Wednesday 21 October 2015

21st Oct, 2015, Run Tsipras!… Run!



·         Greece’s discussions with creditors as regards the disbursement of 2 bios euros continue. It has been announced that today’s Euroworking Group has been cancelled because the Greek government has ratified only 1/3 of the 49 prerequisite measures which have agreed with creditors.
 
·         Greece’s banking sector index rallied by 5.5% on Tuesday due to press linkages indicating that there has been an agreement between government and creditors as regards the legislation related to banks' recapitalisation. Needless to say that volume remains at extremely low levels and fluctuates between 20-50 mios on a daily basis, due to capital controls.  

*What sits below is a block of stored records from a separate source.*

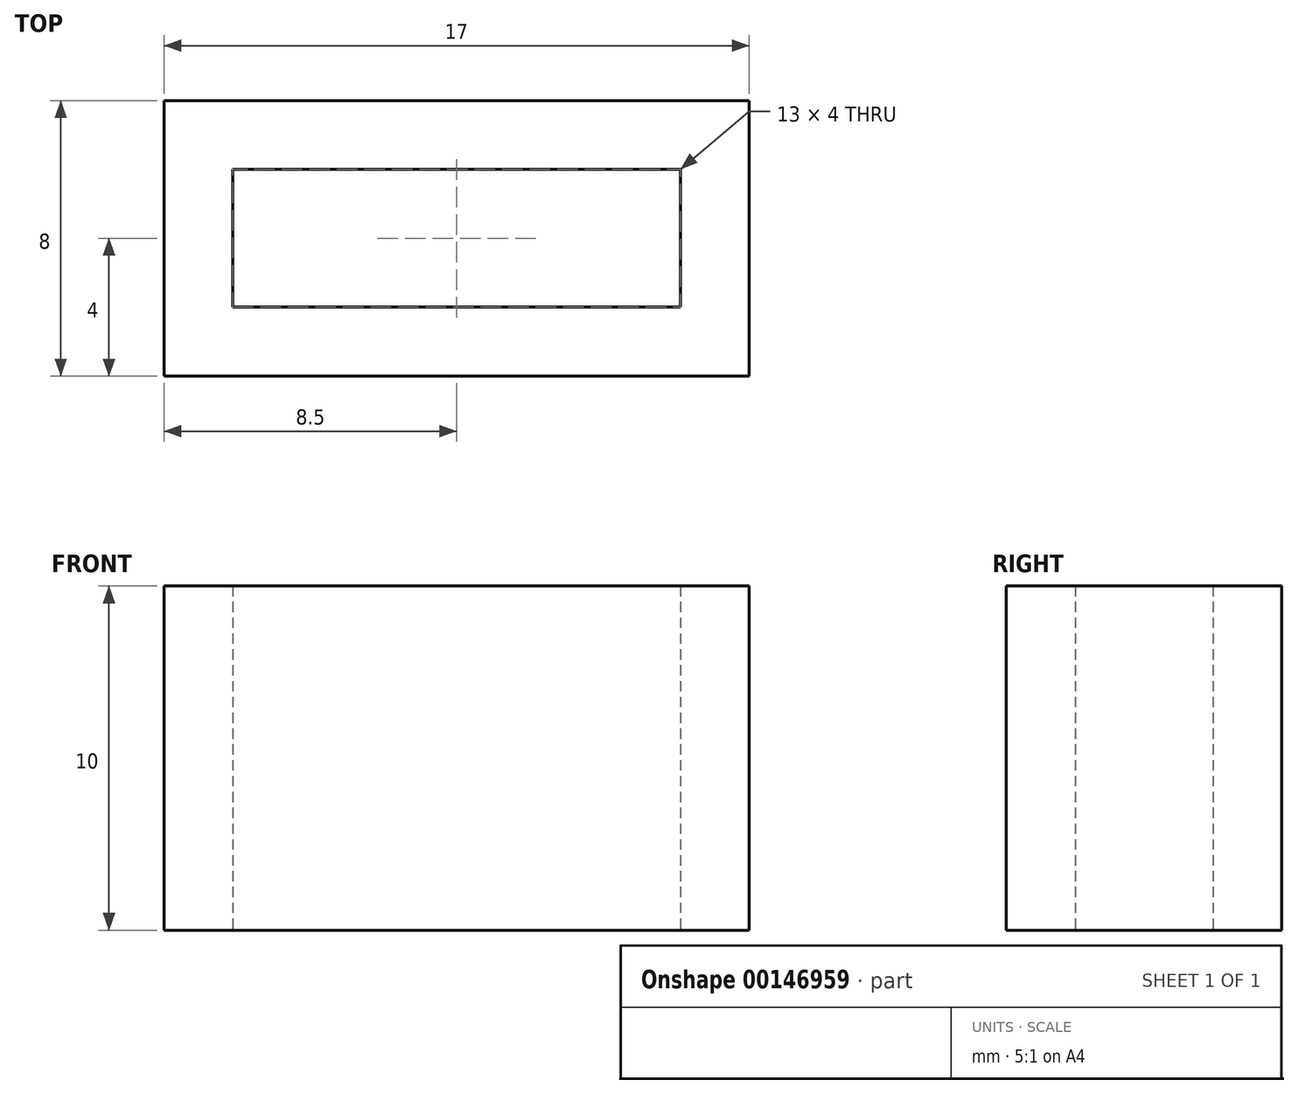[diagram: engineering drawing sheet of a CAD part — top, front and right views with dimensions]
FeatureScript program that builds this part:
annotation { "Feature Type Name" : "Feature", "Feature Type Description" : "" }
export const myFeature = defineFeature(function(context is Context, id is Id, definition is map)
    precondition{}
    {
        {
            var Q0;
            Q0=qCreatedBy(makeId("Top.planeOp"),FACE);
            var sketch = newSketch(context, id + "F0", { "sketchPlane" : qUnion([Q0])});
            skLineSegment(sketch, "E0.bottom", {"start": v(0, 0) * mm, "end": v(17, 0) * mm});
            skLineSegment(sketch, "E0.top", {"start": v(0, 8) * mm, "end": v(17, 8) * mm});
            skLineSegment(sketch, "E0.left", {"start": v(0, 0) * mm, "end": v(0, 8) * mm});
            skLineSegment(sketch, "E0.right", {"start": v(17, 0) * mm, "end": v(17, 8) * mm});
            skLineSegment(sketch, "E1.bottom", {"start": v(2, 2) * mm, "end": v(15, 2) * mm});
            skLineSegment(sketch, "E1.top", {"start": v(2, 6) * mm, "end": v(15, 6) * mm});
            skLineSegment(sketch, "E1.left", {"start": v(2, 2) * mm, "end": v(2, 6) * mm});
            skLineSegment(sketch, "E1.right", {"start": v(15, 2) * mm, "end": v(15, 6) * mm});
            skSolve(sketch);
        }
        {
            var Q0;
            Q0 = qSketchRegion(id + "F0", true);
            extrude(context, id + "F1", {"entities" : qUnion([Q0]), "depth" : 10 * mm});
        }
    });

·         Greece's country risk gradually improves. More specifically, 2 yr. bonds’ yield has dropped to 8.2%; it was close to 58% on 10th July. In addition, 10 yr. bonds’ yield has dropped below 8.0%, fluctuates at 7.8%; it was close to 20% on 10th July

·         It appears there has been a progress between Greece and US as regards a joint venture aiming in creating an energy hub in northern Greece.  As it has been described in previous commentaries, the project refers initially to the creation of an LNG terminal in Alexandroupolis, which will transfer natural gas to Bulgaria and other central European countries through IGB pipeline. The energy plan is also included among EU priority energy-related projects.

·         The head of 'independent' secretariat of public revenues’ Savvidou defended her position publicly as regards a legal case, which is under investigation by local economic prosecutor. She also refused to resign from her post and expressed her intention to bring the case to justice system in order to defend her integrity.

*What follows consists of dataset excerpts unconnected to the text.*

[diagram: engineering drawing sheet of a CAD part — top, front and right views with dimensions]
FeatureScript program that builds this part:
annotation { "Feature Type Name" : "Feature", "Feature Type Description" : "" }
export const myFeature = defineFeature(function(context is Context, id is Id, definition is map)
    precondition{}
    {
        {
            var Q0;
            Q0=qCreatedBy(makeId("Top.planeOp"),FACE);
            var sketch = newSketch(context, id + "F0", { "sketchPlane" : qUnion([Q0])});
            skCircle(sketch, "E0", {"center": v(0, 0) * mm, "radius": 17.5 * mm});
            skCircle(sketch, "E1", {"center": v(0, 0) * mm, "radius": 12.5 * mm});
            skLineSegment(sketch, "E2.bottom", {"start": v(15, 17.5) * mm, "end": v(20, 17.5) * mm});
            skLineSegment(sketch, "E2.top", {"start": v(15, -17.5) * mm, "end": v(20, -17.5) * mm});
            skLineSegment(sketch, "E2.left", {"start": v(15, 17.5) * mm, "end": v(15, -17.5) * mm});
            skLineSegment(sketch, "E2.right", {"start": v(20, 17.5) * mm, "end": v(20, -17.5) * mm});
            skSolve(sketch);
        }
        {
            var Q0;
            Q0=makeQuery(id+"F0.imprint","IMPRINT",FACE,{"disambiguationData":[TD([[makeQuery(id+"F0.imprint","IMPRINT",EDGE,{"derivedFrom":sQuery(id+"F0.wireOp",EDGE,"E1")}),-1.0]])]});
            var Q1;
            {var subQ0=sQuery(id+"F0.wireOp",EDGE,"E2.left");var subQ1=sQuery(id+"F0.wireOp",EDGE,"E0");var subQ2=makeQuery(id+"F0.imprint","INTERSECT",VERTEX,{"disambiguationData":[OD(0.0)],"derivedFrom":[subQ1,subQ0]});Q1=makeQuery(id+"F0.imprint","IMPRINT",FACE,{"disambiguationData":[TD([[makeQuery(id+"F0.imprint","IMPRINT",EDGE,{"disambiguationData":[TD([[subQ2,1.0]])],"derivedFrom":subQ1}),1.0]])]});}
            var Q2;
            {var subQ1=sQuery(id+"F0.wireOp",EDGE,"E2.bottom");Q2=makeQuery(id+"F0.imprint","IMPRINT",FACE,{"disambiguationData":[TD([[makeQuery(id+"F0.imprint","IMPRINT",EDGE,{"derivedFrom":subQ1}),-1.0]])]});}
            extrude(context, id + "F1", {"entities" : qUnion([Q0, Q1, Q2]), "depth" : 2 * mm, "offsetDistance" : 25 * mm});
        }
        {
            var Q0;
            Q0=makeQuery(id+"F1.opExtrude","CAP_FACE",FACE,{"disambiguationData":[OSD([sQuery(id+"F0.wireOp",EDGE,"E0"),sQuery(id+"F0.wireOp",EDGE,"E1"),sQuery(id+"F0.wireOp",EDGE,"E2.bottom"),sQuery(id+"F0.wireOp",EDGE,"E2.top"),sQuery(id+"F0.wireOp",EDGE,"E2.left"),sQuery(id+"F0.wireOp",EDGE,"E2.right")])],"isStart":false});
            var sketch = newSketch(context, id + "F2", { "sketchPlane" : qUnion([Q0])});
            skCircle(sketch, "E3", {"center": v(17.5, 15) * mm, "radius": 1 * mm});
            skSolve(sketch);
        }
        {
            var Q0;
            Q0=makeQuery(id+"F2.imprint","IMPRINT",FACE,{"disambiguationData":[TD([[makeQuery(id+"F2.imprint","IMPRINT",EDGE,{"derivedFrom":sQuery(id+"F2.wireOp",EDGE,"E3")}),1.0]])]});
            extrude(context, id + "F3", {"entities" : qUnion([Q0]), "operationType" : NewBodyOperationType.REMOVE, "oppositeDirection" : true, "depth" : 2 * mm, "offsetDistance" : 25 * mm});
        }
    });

·         There has been a significant increase of real estate purchases by non EU citizens during the last four months. These purchases are related to the program, which awards residence permits to non-European Union citizens who buy real estate in Greece. Although there have been only 983 purchases of Greek property since 2013, it appears that there has been an increase of 28.5% (on an annual basis) during the last four months. Chinese buyers come first with 335 purchases/permits, and Russians follow with 315 permits. It seems that the interest from Middle East or Ukraine is gradually catching up.

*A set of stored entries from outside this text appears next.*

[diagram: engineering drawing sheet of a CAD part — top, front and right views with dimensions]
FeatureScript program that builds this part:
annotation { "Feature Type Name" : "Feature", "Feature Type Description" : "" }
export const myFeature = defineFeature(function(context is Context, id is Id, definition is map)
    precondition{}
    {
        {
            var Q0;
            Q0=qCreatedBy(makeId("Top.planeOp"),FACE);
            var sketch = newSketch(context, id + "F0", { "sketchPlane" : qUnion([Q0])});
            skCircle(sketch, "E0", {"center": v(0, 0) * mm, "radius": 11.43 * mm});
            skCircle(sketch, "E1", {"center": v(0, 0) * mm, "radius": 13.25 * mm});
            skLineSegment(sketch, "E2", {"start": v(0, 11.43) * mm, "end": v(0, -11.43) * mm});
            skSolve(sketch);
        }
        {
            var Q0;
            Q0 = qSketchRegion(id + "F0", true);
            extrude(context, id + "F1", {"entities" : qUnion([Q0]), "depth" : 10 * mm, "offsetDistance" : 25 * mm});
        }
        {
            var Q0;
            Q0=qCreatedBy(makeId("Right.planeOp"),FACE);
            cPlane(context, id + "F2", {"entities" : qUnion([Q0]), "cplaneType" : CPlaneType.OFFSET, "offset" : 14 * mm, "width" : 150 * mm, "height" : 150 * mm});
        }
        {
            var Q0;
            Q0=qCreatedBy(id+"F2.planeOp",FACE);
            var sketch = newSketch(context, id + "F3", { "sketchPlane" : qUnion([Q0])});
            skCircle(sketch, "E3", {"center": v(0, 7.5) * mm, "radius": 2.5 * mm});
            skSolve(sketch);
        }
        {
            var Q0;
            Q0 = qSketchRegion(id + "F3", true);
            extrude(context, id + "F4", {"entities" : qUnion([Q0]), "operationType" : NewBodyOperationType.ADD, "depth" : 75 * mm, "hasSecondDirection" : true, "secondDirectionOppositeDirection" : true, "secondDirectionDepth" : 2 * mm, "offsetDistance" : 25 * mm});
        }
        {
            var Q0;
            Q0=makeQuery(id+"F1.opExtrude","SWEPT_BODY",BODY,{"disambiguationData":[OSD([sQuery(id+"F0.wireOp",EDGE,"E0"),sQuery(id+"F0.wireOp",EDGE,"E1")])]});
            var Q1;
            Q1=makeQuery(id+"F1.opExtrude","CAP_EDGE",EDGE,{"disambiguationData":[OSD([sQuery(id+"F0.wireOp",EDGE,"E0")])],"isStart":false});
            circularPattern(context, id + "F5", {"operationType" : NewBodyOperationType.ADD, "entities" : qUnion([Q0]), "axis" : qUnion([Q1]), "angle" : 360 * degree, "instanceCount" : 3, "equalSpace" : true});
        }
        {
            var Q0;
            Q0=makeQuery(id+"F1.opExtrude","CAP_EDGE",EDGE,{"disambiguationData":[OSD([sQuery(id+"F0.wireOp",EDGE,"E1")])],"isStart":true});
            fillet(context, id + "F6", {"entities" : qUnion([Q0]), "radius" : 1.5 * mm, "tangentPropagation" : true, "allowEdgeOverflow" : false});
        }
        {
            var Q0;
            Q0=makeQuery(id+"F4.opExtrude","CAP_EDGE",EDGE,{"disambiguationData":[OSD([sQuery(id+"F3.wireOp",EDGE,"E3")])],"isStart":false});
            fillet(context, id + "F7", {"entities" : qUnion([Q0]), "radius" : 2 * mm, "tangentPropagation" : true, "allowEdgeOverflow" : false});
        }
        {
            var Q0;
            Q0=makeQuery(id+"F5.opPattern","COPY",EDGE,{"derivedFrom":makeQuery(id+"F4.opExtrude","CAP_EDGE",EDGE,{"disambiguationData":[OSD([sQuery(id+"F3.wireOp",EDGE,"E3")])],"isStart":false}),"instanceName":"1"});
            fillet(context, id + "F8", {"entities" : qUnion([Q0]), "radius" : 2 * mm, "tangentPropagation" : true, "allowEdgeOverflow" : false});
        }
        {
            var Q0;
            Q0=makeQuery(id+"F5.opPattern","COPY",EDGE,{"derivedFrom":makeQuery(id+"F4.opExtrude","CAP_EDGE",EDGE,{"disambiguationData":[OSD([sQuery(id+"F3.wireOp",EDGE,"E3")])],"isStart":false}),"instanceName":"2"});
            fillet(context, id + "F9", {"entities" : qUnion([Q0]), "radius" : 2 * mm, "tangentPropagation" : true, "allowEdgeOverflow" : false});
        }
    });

·         According to Greece’s Finance Ministry tax debt increased by 1.5 bios euros in September due to inability of taxpayers to repay their obligations. This increases the YTD budget risk to the level of 5 bios on revenues side.

·         According to the Office of Economic and Commercial Affairs of Romania, Greek-origin investments have reached the amount of 4 bios euros. Greek exports to Romania increased by 17.74% during the first half of 2015, while Greek imports from Romania increased by 4.27%.
Risk assessment. It appears that revenues hysteresis to Greek citizens, who are not able to tax evade has started to impact significantly state revenues. The increase of citizens’ debt by 1.5 bios in September should ring the bell to Greece’s leftist government which favours the increase of tax revenues compared to reduction of expenses.
Tsipras needs to run fast and implement the 33 pending actions in order to achieve not only the reimbursement of 2 bios euros but also the recapitalisation of Greek Banks. The latter is absolutely necessary to be completed within November in order to prevent a potential bail-in in 2016.
However, the Greek government consumes valuable time to an endless discussion regarding ‘equivalent measures’, which will never be found. Although it is fair to expand the existing tax base and include certain parts of economy (black economy, farmers, islands) which traditionally don’t contribute to state revenues as part of clientelism, the majority of Greek taxpayers (employees, pensioners, entrepreneurship etc) need relaxation of tax burden.
As it has been stated before, the reduction of pension system’s expenditure, in fair terms, appears as the only way to reduce tax burden, which will also allow local economy to grow. Actually, the bottom line of the new, additional taxation on existing pensions is translated to pensions’ cuts, anyway.